▶ _Data extracted from a collection_:
== Segment start ==
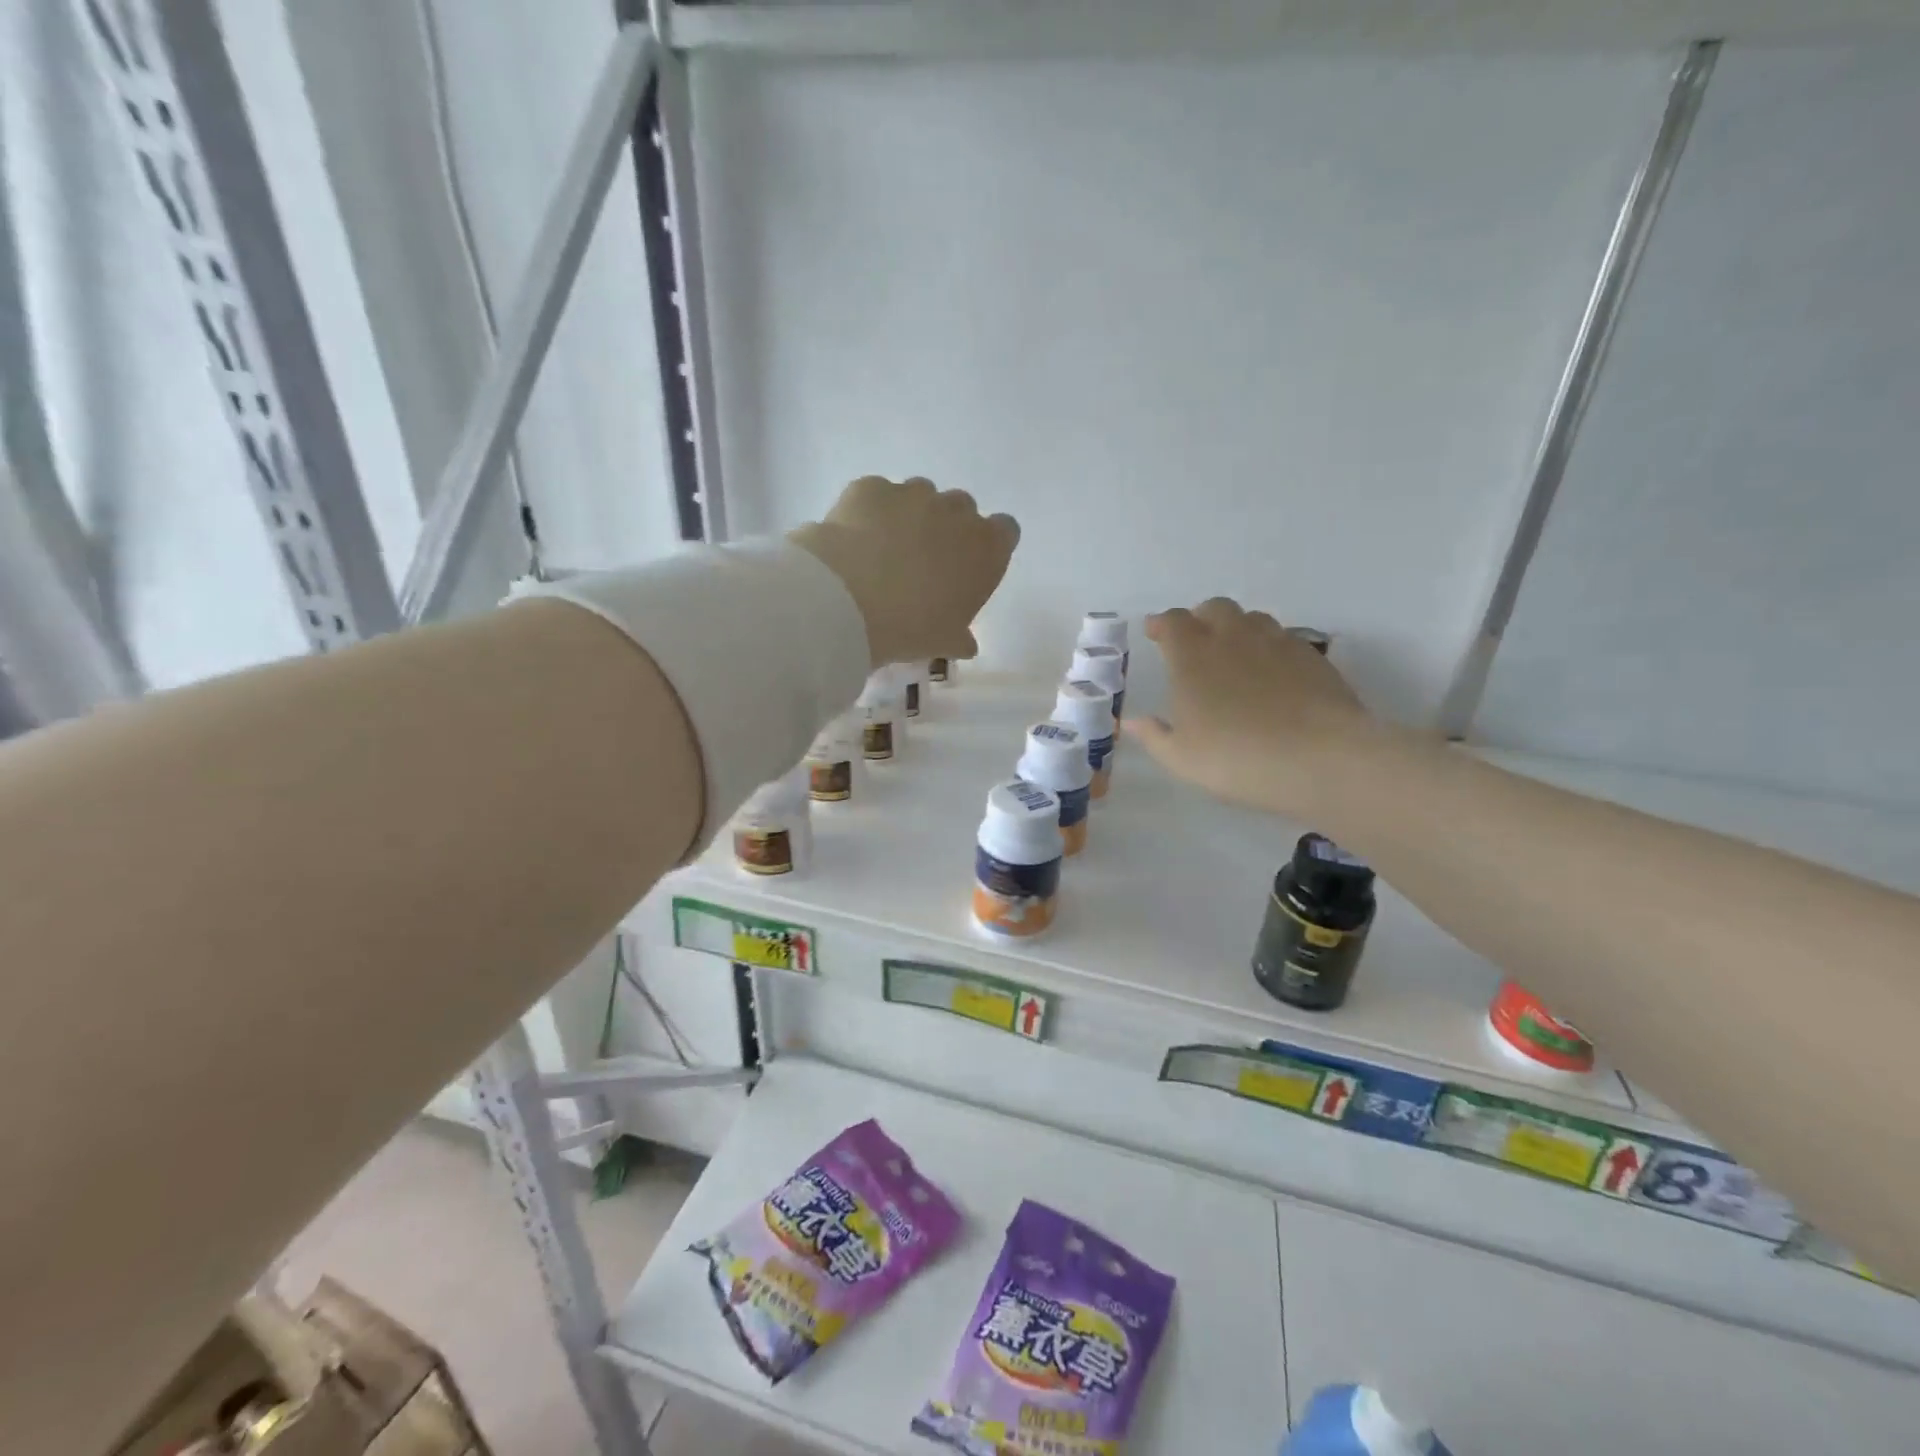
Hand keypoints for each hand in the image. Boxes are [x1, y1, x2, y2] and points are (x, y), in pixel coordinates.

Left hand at [789, 476, 1018, 667]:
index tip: (968, 569)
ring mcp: (912, 493)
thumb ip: (960, 636)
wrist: (847, 601)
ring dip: (910, 517)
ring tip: (884, 552)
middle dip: (947, 530)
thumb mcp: (944, 642)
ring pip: (920, 496)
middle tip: (923, 565)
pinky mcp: (871, 487)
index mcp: (987, 548)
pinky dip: (871, 514)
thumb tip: (965, 642)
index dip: (987, 547)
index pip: (1005, 531)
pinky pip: (878, 496)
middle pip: (962, 509)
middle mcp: (956, 511)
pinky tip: (855, 543)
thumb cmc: (911, 627)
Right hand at [1126, 598, 1377, 817]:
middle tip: (1195, 642)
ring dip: (1237, 629)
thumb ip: (1154, 736)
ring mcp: (1276, 643)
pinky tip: (1272, 674)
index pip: (1173, 622)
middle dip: (1200, 619)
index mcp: (1192, 657)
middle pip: (1215, 608)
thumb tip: (1133, 722)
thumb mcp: (1182, 758)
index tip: (1155, 633)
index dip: (1162, 624)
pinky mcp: (1311, 656)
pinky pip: (1283, 638)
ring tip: (1234, 654)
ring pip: (1252, 618)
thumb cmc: (1236, 759)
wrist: (1320, 759)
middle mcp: (1233, 638)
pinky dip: (1269, 647)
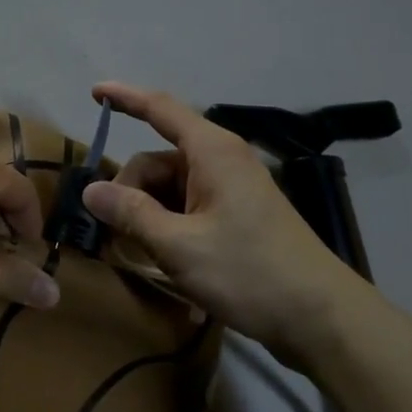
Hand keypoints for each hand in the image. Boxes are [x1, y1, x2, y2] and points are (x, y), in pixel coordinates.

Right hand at [80, 82, 367, 360]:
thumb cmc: (249, 272)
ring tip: (137, 254)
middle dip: (129, 190)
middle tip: (112, 232)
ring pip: (170, 187)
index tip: (94, 92)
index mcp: (211, 151)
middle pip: (157, 160)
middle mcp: (221, 160)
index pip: (160, 109)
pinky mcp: (238, 215)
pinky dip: (168, 226)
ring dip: (147, 214)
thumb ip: (131, 214)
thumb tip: (90, 190)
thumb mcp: (179, 246)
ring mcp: (232, 188)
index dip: (125, 98)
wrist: (322, 318)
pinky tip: (163, 260)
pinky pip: (189, 206)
== Segment end ==
▶ _Required action_:
Every line from the one bearing "ring mcp: (1276, 643)" through the end of the data above must be output exactly, and no picture may appear.

▶ _Response box_:
ring mcp: (1276, 643)
pinky tip: (1272, 674)
index pip: (1173, 622)
middle dip: (1200, 619)
index mcp: (1192, 657)
middle pip: (1215, 608)
thumb tip: (1133, 722)
thumb mcp: (1182, 758)
index tip: (1155, 633)
index dip: (1162, 624)
pinky mcp: (1311, 656)
pinky pip: (1283, 638)
ring tip: (1234, 654)
ring pip: (1252, 618)
thumb cmc: (1236, 759)
wrist: (1320, 759)
middle mcp: (1233, 638)
pinky dip: (1269, 647)
Hand keypoints for each hand in the image. Boxes are [x1, y1, x2, y2] and points are (x, y), in pixel coordinates.

Right hand at [80, 82, 367, 360]:
thumb cmc: (249, 272)
ring tip: (137, 254)
middle dip: (129, 190)
middle tip: (112, 232)
ring pip: (170, 187)
index tip: (94, 92)
index mcp: (211, 151)
middle pip: (157, 160)
middle mcp: (221, 160)
index pip: (160, 109)
pinky mcp: (238, 215)
pinky dip: (168, 226)
ring dip: (147, 214)
thumb ip: (131, 214)
thumb tip: (90, 190)
thumb mcp: (179, 246)
ring mcp: (232, 188)
index dip: (125, 98)
wrist: (322, 318)
pinky tip: (163, 260)
pinky pip: (189, 206)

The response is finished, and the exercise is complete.